Does MRD have a role in the management of iNHL?

机构信息

Hematology, Department of Translational and Precision Medicine, Sapienza University, Rome, Italy.

出版信息

Hematology Am Soc Hematol Educ Program. 2021 Dec 10;2021(1):320-330. doi: 10.1182/hematology.2021000312.

Abstract

Among indolent non-Hodgkin lymphomas (iNHLs), the analysis of measurable/minimal residual disease (MRD) has been extensively applied to follicular lymphoma (FL). Treatment combinations have deeply changed over the years, as well as the techniques to measure MRD, which is currently evaluated only in the setting of clinical trials. Here, we discuss the evidence on the role of molecular monitoring in the management of FL. Mature data support the quantification of molecular tumor burden at diagnosis as a tool to stratify patients in risk categories and of MRD evaluation at the end of treatment to predict progression-free survival and overall survival. Moreover, MRD deserves further studies as a tool to refine the clinical/metabolic response and to modulate treatment intensity/duration. Patients with a higher relapse probability can be identified, but the relevance of continuous molecular follow-up should be clarified by kinetic models of MRD analysis. Being the BCL2/heavy chain immunoglobulin gene hybrid rearrangement detectable in about 50% to 60% of advanced FL and in 30% of positron emission tomography/computed tomography-staged localized FL, technical advancements such as next-generation sequencing/target locus amplification may allow broadening the FL population carrying a molecular marker.
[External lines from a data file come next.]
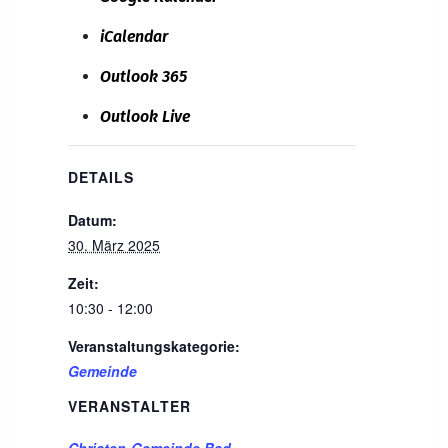
iCalendar
Outlook 365
Outlook Live
DETAILS
Datum:
30. März 2025
Zeit:
10:30 - 12:00
Veranstaltungskategorie:
Gemeinde
VERANSTALTER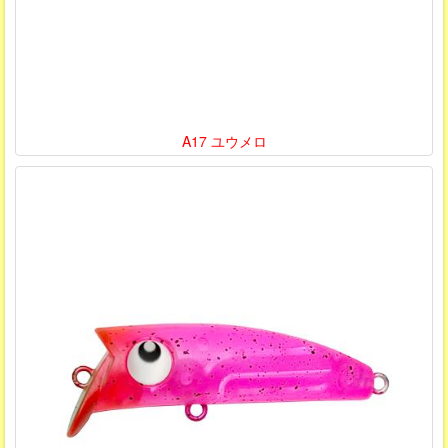
A17 ユウメロ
Droplet digital polymerase chain reaction can better quantify MRD at low levels, and novel sources of DNA, such as cell-free DNA, may represent a noninvasive tool to monitor MRD. Finally, MRD in other iNHLs, such as lymphoplasmacytic lymphoma/Waldenström macroglobulinemia and marginal zone lymphoma, is beginning to be explored.

摘要

在惰性非霍奇金淋巴瘤(iNHL)中,可测量/微小残留病(MRD)的分析已广泛应用于滤泡性淋巴瘤(FL)。多年来,治疗组合发生了深刻变化,MRD 的检测技术也发生了变化,目前仅在临床试验中进行评估。在这里,我们讨论了分子监测在 FL 管理中的作用的证据。成熟的数据支持在诊断时量化分子肿瘤负担作为分层患者风险类别的工具,以及在治疗结束时评估 MRD 以预测无进展生存期和总生存期。此外,MRD 作为一种工具来细化临床/代谢反应并调整治疗强度/持续时间,值得进一步研究。可以识别出具有更高复发概率的患者,但通过 MRD 分析的动力学模型应阐明连续分子随访的相关性。BCL2/重链免疫球蛋白基因杂交重排在大约 50%到 60%的晚期 FL 和 30%的正电子发射断层扫描/计算机断层扫描分期局限性 FL 中可检测到,技术进步,如下一代测序/靶标扩增,可能会扩大携带分子标志物的 FL 人群。液滴数字聚合酶链反应可以更好地定量低水平的 MRD,并且新型 DNA 来源,如无细胞 DNA,可能成为监测 MRD 的非侵入性工具。最后,其他 iNHL,如淋巴浆细胞淋巴瘤/华氏巨球蛋白血症和边缘区淋巴瘤中的 MRD 开始被探索。